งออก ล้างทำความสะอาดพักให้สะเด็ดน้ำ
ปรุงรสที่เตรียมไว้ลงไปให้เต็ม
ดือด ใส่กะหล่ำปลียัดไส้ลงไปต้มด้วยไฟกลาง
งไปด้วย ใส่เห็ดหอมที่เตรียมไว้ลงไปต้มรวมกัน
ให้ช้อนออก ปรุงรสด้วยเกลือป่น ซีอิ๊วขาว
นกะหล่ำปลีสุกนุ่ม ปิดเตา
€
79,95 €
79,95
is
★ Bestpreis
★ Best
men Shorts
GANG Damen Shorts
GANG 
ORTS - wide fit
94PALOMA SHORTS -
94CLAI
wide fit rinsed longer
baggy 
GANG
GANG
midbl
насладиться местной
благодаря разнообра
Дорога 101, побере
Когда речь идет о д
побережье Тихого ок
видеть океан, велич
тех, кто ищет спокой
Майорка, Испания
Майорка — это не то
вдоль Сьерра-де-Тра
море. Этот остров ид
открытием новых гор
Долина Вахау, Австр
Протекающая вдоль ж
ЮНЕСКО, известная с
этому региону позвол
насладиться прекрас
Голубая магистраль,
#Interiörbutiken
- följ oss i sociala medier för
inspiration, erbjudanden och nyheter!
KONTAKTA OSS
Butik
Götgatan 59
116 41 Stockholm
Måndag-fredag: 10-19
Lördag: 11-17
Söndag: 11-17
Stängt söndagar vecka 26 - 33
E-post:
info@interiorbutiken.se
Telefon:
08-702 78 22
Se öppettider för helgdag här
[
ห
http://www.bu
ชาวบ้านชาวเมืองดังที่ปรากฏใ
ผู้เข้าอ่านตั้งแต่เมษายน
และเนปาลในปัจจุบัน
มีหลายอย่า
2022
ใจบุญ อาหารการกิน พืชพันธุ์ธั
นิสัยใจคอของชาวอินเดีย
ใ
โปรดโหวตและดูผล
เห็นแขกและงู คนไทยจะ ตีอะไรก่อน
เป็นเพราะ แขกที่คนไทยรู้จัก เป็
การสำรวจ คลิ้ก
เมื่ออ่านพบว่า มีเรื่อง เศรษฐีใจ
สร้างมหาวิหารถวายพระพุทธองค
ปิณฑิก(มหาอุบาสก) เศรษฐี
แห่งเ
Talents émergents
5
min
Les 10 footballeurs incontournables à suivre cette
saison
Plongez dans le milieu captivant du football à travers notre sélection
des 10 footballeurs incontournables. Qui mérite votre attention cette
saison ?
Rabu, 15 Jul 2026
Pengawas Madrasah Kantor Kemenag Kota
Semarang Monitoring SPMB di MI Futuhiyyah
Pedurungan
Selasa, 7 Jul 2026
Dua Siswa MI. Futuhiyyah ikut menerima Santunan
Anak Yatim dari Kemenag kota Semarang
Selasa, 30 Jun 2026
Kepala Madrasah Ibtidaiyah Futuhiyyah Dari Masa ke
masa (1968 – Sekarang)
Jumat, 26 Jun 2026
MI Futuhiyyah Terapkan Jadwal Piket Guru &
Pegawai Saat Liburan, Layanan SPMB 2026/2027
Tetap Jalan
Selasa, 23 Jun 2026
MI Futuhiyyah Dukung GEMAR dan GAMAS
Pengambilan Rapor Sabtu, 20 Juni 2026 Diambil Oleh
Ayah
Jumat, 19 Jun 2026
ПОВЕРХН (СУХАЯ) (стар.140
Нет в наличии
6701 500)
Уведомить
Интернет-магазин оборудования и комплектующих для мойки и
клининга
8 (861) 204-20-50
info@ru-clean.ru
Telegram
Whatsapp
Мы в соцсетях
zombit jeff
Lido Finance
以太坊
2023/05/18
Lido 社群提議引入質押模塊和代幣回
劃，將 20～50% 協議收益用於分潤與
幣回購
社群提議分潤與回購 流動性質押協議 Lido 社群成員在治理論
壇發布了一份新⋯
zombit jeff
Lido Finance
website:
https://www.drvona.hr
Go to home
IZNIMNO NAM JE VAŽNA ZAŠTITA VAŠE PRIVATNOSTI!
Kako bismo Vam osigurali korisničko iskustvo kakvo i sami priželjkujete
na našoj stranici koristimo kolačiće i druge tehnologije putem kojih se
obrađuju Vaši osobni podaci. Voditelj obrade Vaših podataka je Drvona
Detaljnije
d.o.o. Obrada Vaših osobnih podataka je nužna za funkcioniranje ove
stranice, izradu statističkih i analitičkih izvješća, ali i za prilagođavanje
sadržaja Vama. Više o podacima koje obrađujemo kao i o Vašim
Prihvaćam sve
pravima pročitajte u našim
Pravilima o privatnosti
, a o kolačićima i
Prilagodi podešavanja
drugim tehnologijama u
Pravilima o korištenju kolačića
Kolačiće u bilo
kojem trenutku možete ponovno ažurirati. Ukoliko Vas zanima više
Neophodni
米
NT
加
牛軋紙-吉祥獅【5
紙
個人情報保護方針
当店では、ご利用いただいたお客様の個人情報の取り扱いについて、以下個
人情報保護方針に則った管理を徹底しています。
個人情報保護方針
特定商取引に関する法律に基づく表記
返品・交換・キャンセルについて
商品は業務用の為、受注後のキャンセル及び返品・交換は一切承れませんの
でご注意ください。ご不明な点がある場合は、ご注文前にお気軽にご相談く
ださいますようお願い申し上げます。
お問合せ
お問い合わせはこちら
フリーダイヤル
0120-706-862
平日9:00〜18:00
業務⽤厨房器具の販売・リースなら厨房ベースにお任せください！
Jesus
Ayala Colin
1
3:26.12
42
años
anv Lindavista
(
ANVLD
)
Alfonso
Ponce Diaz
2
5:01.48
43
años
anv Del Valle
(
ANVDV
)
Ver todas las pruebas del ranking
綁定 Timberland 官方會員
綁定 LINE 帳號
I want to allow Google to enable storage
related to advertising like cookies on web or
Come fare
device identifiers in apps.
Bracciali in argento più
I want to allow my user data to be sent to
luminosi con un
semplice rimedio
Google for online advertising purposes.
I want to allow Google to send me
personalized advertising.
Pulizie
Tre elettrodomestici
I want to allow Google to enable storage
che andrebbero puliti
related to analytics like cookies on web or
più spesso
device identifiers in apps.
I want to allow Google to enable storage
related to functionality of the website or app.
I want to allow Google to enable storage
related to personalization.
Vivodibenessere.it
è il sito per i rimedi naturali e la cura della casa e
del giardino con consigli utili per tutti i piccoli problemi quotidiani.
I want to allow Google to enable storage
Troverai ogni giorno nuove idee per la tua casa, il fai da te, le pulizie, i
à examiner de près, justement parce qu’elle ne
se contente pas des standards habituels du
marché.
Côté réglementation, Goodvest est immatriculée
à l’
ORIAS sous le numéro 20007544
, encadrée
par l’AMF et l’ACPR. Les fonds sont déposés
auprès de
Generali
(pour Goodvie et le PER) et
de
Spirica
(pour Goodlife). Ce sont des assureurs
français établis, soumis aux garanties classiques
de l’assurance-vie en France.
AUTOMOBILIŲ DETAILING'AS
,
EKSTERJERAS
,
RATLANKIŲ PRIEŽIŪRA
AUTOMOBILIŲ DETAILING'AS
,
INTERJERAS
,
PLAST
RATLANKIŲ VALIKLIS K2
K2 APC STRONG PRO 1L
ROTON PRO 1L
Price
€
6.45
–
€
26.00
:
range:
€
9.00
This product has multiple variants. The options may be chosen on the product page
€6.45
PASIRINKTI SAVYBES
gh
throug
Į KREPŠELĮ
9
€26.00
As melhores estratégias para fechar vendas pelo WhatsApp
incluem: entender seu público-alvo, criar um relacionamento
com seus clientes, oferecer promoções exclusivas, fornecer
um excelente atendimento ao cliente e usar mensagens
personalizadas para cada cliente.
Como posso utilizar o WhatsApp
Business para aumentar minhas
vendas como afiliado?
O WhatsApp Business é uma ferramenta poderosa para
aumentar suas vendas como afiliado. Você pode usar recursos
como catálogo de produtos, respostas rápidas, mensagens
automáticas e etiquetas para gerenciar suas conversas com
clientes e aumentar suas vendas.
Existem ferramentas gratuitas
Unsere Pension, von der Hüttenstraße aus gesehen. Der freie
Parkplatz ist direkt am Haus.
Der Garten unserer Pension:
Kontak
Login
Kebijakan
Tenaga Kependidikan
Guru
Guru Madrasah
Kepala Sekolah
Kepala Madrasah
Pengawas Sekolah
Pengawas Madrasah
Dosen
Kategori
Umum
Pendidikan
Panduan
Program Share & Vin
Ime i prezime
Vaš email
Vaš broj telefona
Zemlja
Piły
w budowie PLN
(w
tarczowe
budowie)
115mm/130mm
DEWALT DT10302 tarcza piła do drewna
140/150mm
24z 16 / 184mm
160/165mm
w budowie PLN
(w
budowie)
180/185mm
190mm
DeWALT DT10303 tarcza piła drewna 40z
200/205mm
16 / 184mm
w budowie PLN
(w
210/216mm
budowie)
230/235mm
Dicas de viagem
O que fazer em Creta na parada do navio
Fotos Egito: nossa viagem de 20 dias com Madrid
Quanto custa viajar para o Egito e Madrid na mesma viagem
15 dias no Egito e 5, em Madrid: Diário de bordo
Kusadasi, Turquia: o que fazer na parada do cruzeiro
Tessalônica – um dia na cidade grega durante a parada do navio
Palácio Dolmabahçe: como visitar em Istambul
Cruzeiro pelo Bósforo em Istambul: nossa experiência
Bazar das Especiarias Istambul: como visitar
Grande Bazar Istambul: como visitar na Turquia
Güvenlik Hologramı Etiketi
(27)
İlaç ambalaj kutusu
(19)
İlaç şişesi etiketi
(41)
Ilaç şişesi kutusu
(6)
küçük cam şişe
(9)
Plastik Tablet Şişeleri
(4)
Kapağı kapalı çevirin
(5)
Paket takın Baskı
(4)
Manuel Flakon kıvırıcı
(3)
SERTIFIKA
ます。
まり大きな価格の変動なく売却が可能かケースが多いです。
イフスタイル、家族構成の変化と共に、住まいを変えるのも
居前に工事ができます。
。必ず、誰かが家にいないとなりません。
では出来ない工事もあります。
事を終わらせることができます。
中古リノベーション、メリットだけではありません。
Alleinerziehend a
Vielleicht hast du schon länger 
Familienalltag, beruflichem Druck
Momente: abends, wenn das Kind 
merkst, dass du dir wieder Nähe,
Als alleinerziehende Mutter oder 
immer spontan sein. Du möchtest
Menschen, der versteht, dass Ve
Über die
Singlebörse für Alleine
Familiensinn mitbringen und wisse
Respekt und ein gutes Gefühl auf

----------

Job item | Copy only this part of the entries above: the line with "- följ oss i sociala medier för", the line with "http://www.bu", and the lines between, all exactly as written.

Answer |
- följ oss i sociala medier för
inspiration, erbjudanden och nyheter!
KONTAKTA OSS
Butik
Götgatan 59
116 41 Stockholm
Måndag-fredag: 10-19
Lördag: 11-17
Söndag: 11-17
Stängt söndagar vecka 26 - 33
E-post:
info@interiorbutiken.se
Telefon:
08-702 78 22
Se öppettider för helgdag här
[
ห
http://www.bu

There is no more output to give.